Kısa ve uzun vadeli hedefler belirleyin
Zamanı verimli kullanmanın yolu, disiplinli ve planlı olmaktan geçer. Haftalık, aylık ve yıllık planlar oluşturmak, hedeflerimize ulaşmayı kolaylaştırır. Haftalık olarak iş, aile ve manevi gelişim alanlarına yönelik planlar yapabilir, her ay için somut hedefler belirleyebilir ve yıl sonunda bu hedeflere ulaşıp ulaşamadığımızı gözden geçirebiliriz.
Beş Yıllık Plan yapın
Beş yıllık bir plan, uzun vadeli hedefler için kapsamlı bir rehber niteliğindedir. Bu planda kariyer gelişimi ve finansal özgürlük gibi maddi hedeflere yer verilebilir. Manevi anlamda derinlemesine İslami bilgiler edinmek ve sosyal sorumluluk projelerine aktif katılım sağlamak öncelikler arasında olabilir.

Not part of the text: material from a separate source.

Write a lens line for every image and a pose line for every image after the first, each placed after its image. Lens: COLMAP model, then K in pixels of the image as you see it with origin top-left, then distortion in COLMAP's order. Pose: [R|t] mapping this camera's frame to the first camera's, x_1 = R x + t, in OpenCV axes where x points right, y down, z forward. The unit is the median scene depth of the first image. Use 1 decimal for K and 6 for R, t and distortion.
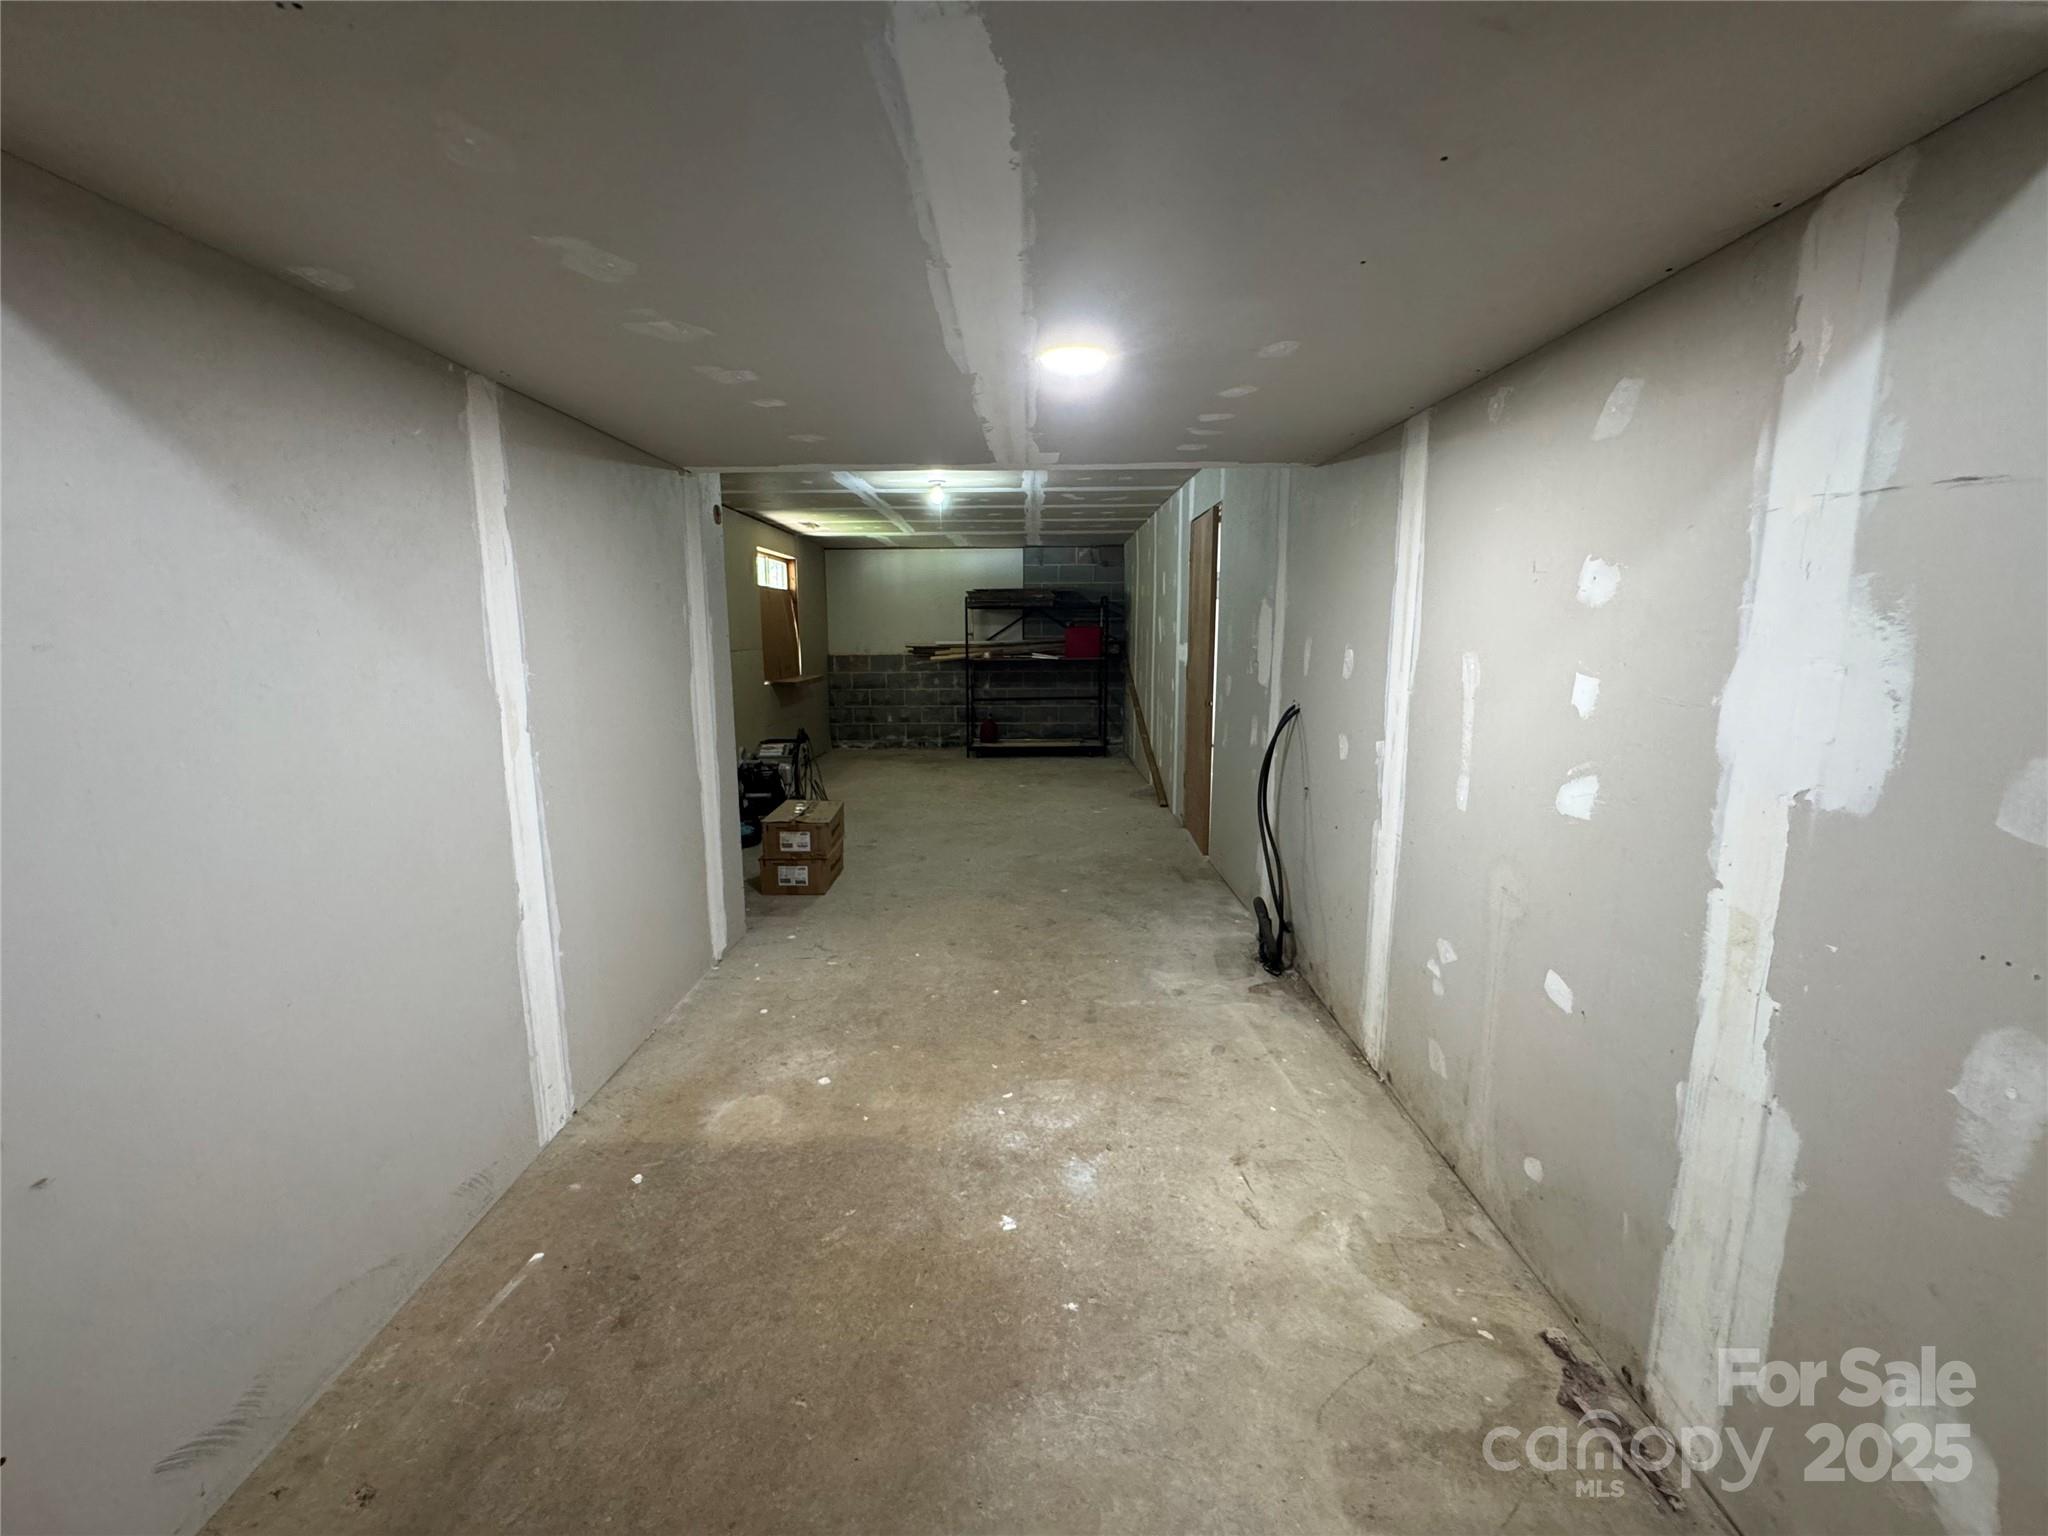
lens RADIAL K [[832.0, 0, 1015.2], [0, 832.0, 771.8], [0, 0, 1]] dist [-0.004640, -0.000072]
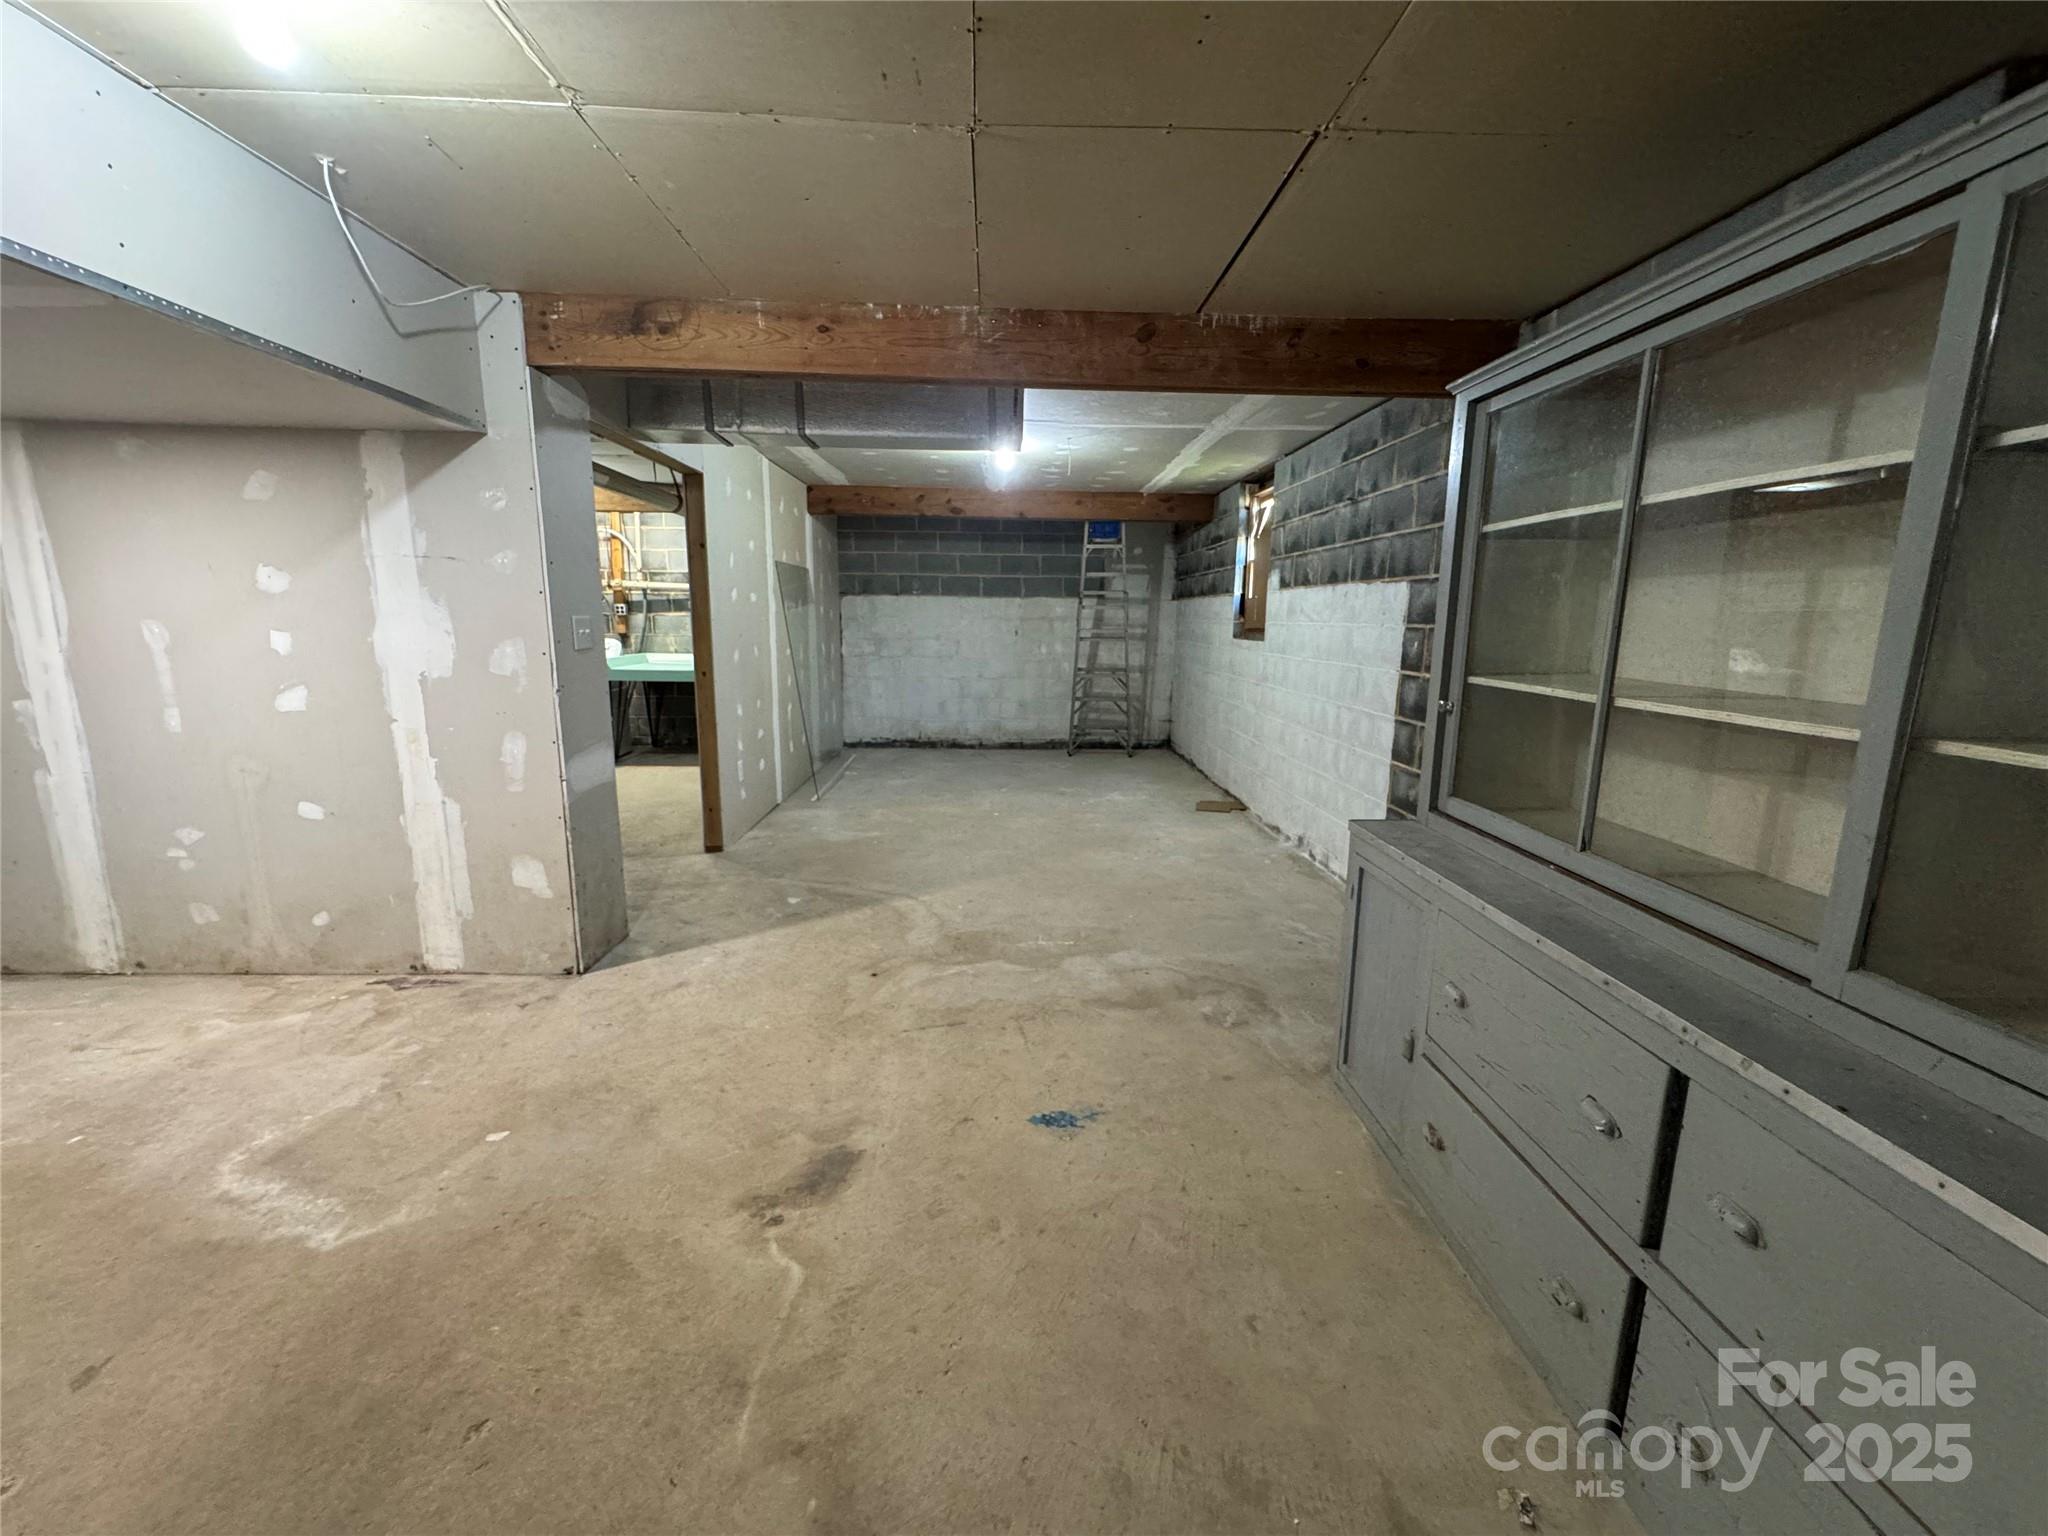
lens RADIAL K [[832.0, 0, 1014.2], [0, 832.0, 775.3], [0, 0, 1]] dist [-0.004640, -0.000072]
pose [[-0.029094, -0.179203, 0.983382, -1.214448], [0.152901, 0.971423, 0.181548, 0.106946], [-0.987813, 0.155642, -0.000862, -0.539353]]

Ailevi hedefler ise çocuk eğitimi üzerine yoğunlaşmayı ve aile içi bağları güçlendirecek etkinlikler düzenlemeyi içerebilir.
2025 yılının ilk günüyle başlayan üç aylar, bu planlama için mükemmel bir başlangıç olabilir. Haftalık, aylık ve yıllık hedeflerinizi belirleyerek bu yılı dolu dolu geçirebilirsiniz. Unutmayalım ki zaman bilinçle yaşanmalıdır; çünkü geri dönmeyen tek şey zamandır. Allah, zamanı en iyi şekilde değerlendirme ve her anını dolu dolu yaşama gayretimizi artırmayı nasip etsin.
Peygamberimiz zaman yönetiminde eşsiz bir rehberdir
Peygamberimizin hayatında, ibadet, aile, tebliğ ve kişisel bakım arasında örnek alınacak bir denge ve zaman yönetimi görülür. Efendimiz, “İki nimet vardır ki, insanların çoğu onları değerlendirme hususunda aldanmıştır: Sağlık ve boş vakit.” hadisiyle, zamanı bilinçli değerlendirmenin önemini vurgular. “Beş şey gelmezden önce beş şeyin kıymetini iyi biliniz! İhtiyarlıktan önce gençliğin, hastalıktan önce sağlığın, meşguliyetten önce boş vaktin, fakirlikten önce zenginliğin ve ölümden önce hayatın.” buyruğu ise hayatın değerini bilip zamanı bilinçli bir şekilde değerlendirmemiz gerektiğini hatırlatır.